The emphasis is added. Some (is it red-flag or is it yellow-journalism) terms of art are underlined. The bold-and-italic is the crux of this blog entry.
In the first place, let me make it clear that the ability to plan and carry out a detailed course of action is not a mark of madness in the criminal law sense. The decisions that the shooter brought into action were certainly not normal, but the actions themselves are no indication that the perpetrator was not in control of his wits and actions during the crime.
In the second place, the news always makes it sound like "motive" is a very narrow term of art from the more Agatha Christie form of police detective stories. In detective novels, the gumshoe looks for someone who stands to gain materially, or sought revenge to a harm inflicted by a particular individual. For example. But in real life, motive is pretty open and obscure. What is tonight's motive for eating Chinese instead of Mexican?
Let's stop looking for an Agatha Christie motive for these shooters.
You know the motive. He was pissed off. Angry. And weak.
Sarcasm is the protest of people who are weak. But what if nobody is listening to your snark? I didn't say it was a rational motive, just that it was a motive. I didn't promise that the act motivated by this motive would be proportional to the harm, just that it would be a motive.
These shooters are royally pissed off.
They seem as a rule to be fatherless weaklings whose fantasy world grows as a defense against the "real" world that punishes them for being defective girls. Until they decide to do something manly. Only it isn't, really, but they have no idea how a man should act.
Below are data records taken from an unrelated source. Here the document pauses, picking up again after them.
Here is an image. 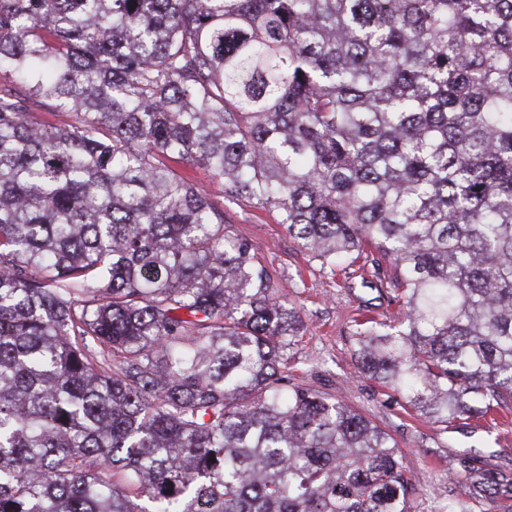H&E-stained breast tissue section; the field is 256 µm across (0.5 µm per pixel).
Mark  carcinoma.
I'll return each mask as SVG.
<instances>
[{"mask_svg": "<svg viewBox=\"0 0 512 512\" xmlns=\"http://www.w3.org/2000/svg\"><path fill=\"white\" fill-rule=\"evenodd\" d=\"M238 202L397 291L359 376L512 408V0H0V512H412L394 439L290 383ZM462 468L446 512L512 498Z\"/></svg>", "mask_w": 512, "mask_h": 512, "instance_id": "1", "label": "carcinoma"}]
</instances>
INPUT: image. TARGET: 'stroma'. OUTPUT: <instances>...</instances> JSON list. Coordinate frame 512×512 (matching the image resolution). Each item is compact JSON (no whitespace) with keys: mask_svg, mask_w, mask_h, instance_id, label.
Instances as JSON below:
<instances>
[{"mask_svg":"<svg viewBox=\"0 0 512 512\" xmlns=\"http://www.w3.org/2000/svg\"><path fill=\"white\" fill-rule=\"evenodd\" d=\"M226 218L231 233L255 245L301 310L306 330L288 350L292 383L342 398L394 438L416 489L412 512H438L457 495L467 451H481L490 468L512 470V414L480 428L447 429L413 415L398 393L358 376L354 322L393 312V288L376 286L368 269L323 270L272 214L249 204L228 210Z\"/></svg>","mask_w":512,"mask_h":512,"instance_id":"stroma-1","label":"stroma"}]
</instances>
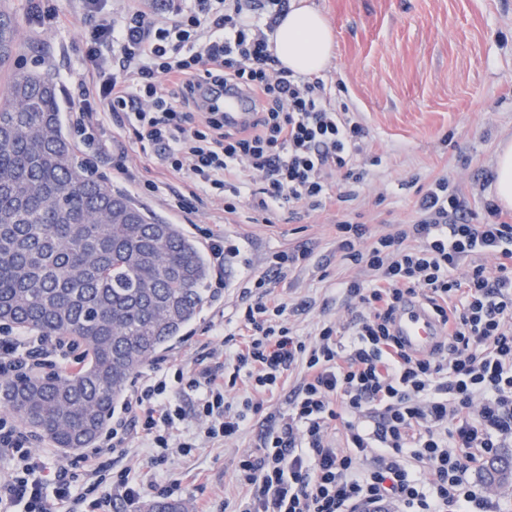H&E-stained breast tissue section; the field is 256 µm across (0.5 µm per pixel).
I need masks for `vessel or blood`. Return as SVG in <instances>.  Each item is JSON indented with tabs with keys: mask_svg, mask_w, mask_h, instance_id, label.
Returning a JSON list of instances; mask_svg holds the SVG:
<instances>
[{
	"mask_svg": "<svg viewBox=\"0 0 512 512\" xmlns=\"http://www.w3.org/2000/svg\"><path fill=\"white\" fill-rule=\"evenodd\" d=\"M243 98L238 94L224 97V123L237 126L247 120L242 110ZM392 330L403 349L424 356L445 336L446 329L420 300L410 299L399 306L392 320Z\"/></svg>",
	"mask_w": 512,
	"mask_h": 512,
	"instance_id": "b4317fda",
	"label": "vessel or blood"
}]
</instances>
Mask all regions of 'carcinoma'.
<instances>
[{"label": "carcinoma", "instance_id": "cac0c4a2", "mask_svg": "<svg viewBox=\"0 0 512 512\" xmlns=\"http://www.w3.org/2000/svg\"><path fill=\"white\" fill-rule=\"evenodd\" d=\"M16 21L0 11V323L56 336L79 366L0 378V409L38 443L92 447L138 371L199 314L209 267L177 224L148 217L89 175L63 132L46 73L8 65ZM505 485L512 459L487 465ZM142 512H190L154 499Z\"/></svg>", "mask_w": 512, "mask_h": 512}]
</instances>
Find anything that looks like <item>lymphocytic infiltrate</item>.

They know it has something to do with autonomy, though, something to do with being the master of you own destiny. So they move in a fatal direction. Masters not of their lives, but masters of death -- their own and a few others.
The whole scenario sucks so bad. And is so rare. Another failed child tried to prove he was grown up, all at once. And failed at that.
Maybe if these things were accompanied by less fanfare and limelight, we could go a longer time before the next failed man-child tries to do the same thing.